Görev 1: Humeynî'nin sürgün yıllarını anlatan aşağıdaki metinde adı geçen kişiler kimlerdir? Hepsini sıralayın.

Humeynî’nin fetvalarının sınırlı düzeyde de olsa İran’da dağıtılması isminin bu uzun sürgün yıllarında bile unutulmadığını göstermektedir. Daha önemlisi, şahın başvurduğu sert önlemlere rağmen 15 Hurdad olaylarıyla başlayan İslâmi muhalefet hareketi gelişmeye devam etti; birçok kişi ve grup açıkça Humeynî’ye olan bağlılığını gösterdi. O’nun sürgüne gönderilmesinden hemen sonra merkezi Tahran’da bulunan ve bütün İran’da şubeleri açılan ‘Hey’ethâ-yı Mü’telife-yiv İslâmî’ adlı bir dernek kuruldu. Bu dernekte, içlerinde Hücctü’l-İslâm Ali Ekber Hâşimî Rafsancânî ve Cevâd Bâhüner gibi devrimden sonra önemli sorumluluklar üstlenecek kişilerin de bulunduğu Humeynî’nin Kum’daki birçok öğrencisi aktif görev aldı. Ocak 1965’te Humeynî’yi sürgün eden başbakan Hasan Ali Mansûr bu organizasyonun dört üyesi tarafından öldürüldü.

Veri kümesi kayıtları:
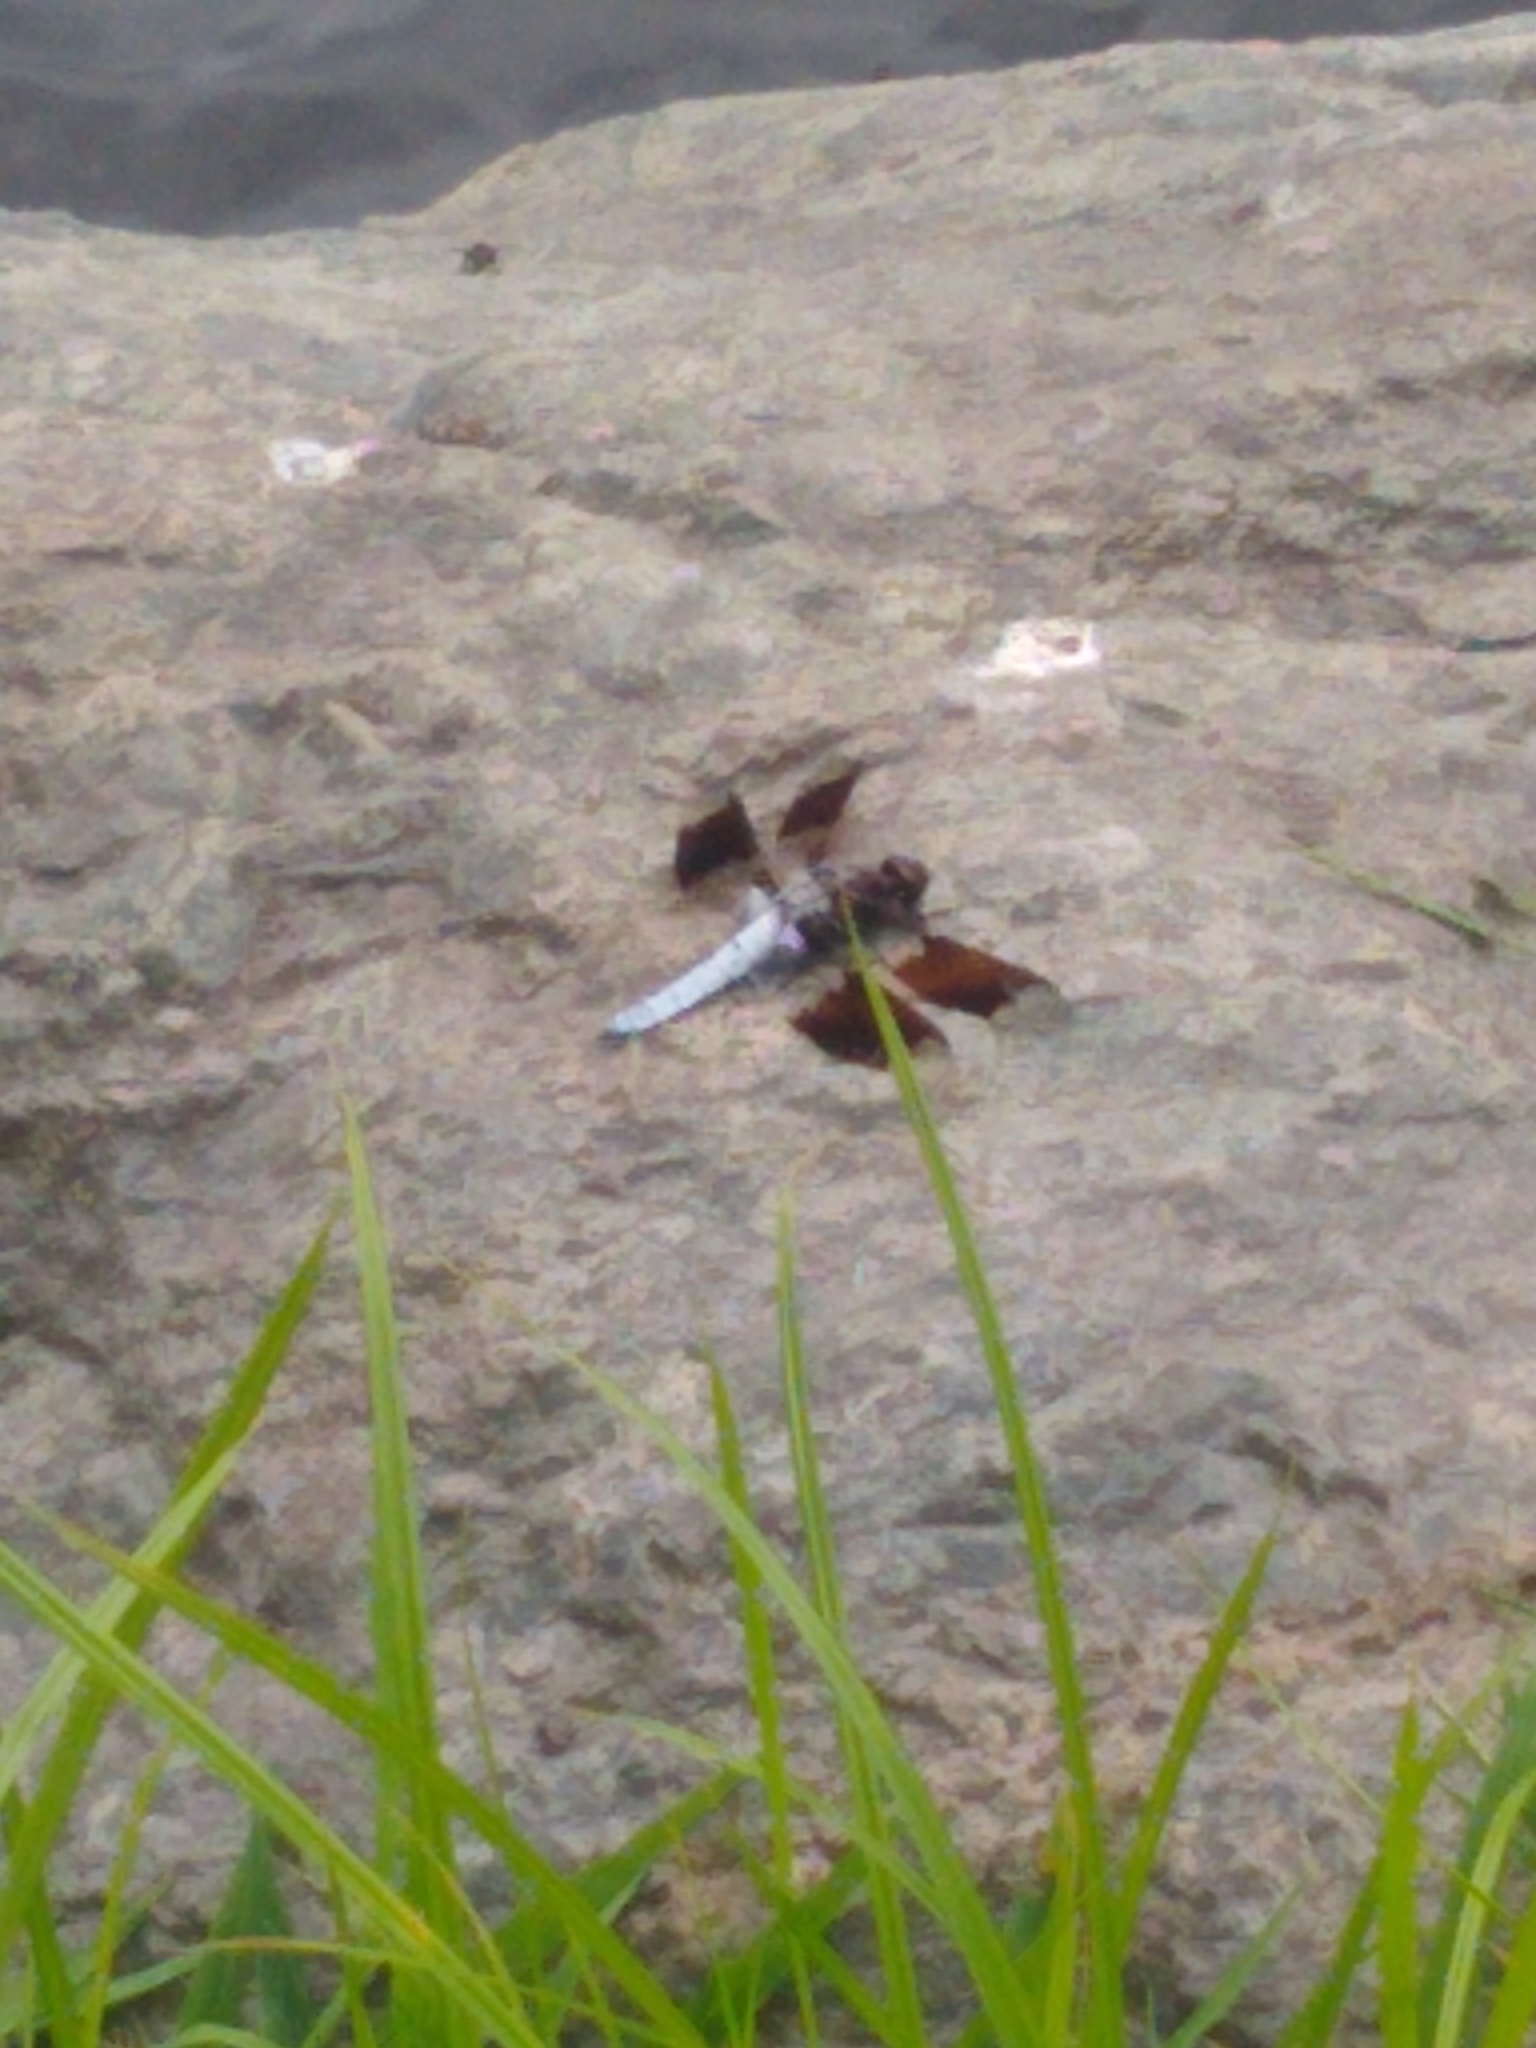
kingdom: Animalia
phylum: Arthropoda
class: Insecta
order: Odonata
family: Libellulidae
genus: Plathemis
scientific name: Plathemis lydia
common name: Common whitetail
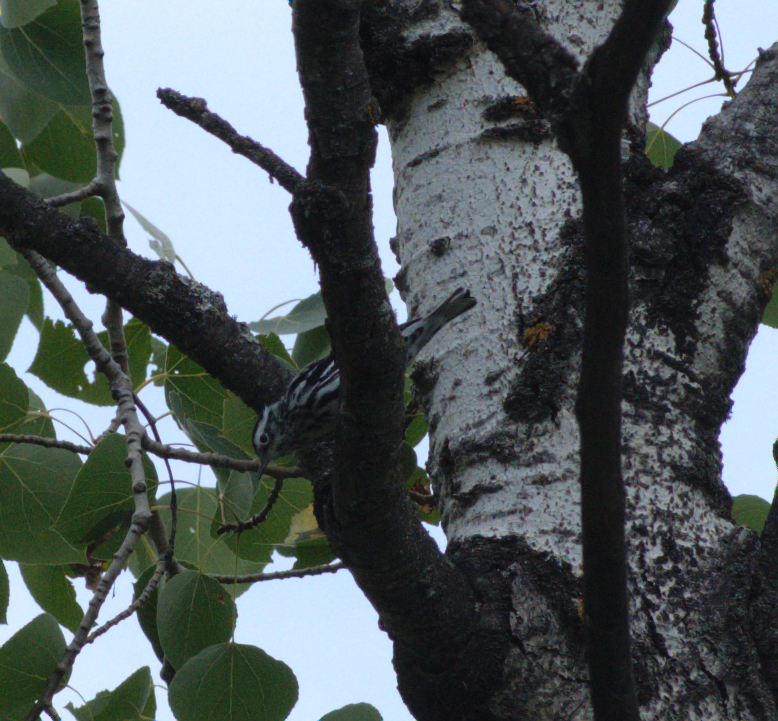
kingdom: Animalia
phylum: Chordata
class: Aves
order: Passeriformes
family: Parulidae
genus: Mniotilta
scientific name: Mniotilta varia
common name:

Görev 2: Yukarıdaki kayıtların bütün satırlarını aynen çıkarır mısınız? Resimleri cevaba almayın.

Çözüm 1: Humeynî, Ali Ekber Hâşimî Rafsancânî, Cevâd Bâhüner, Hasan Ali Mansûr

Çözüm 2:
kingdom: Animalia
phylum: Arthropoda
class: Insecta
order: Odonata
family: Libellulidae
genus: Plathemis
scientific name: Plathemis lydia
common name: Common whitetail
kingdom: Animalia
phylum: Chordata
class: Aves
order: Passeriformes
family: Parulidae
genus: Mniotilta
scientific name: Mniotilta varia
common name:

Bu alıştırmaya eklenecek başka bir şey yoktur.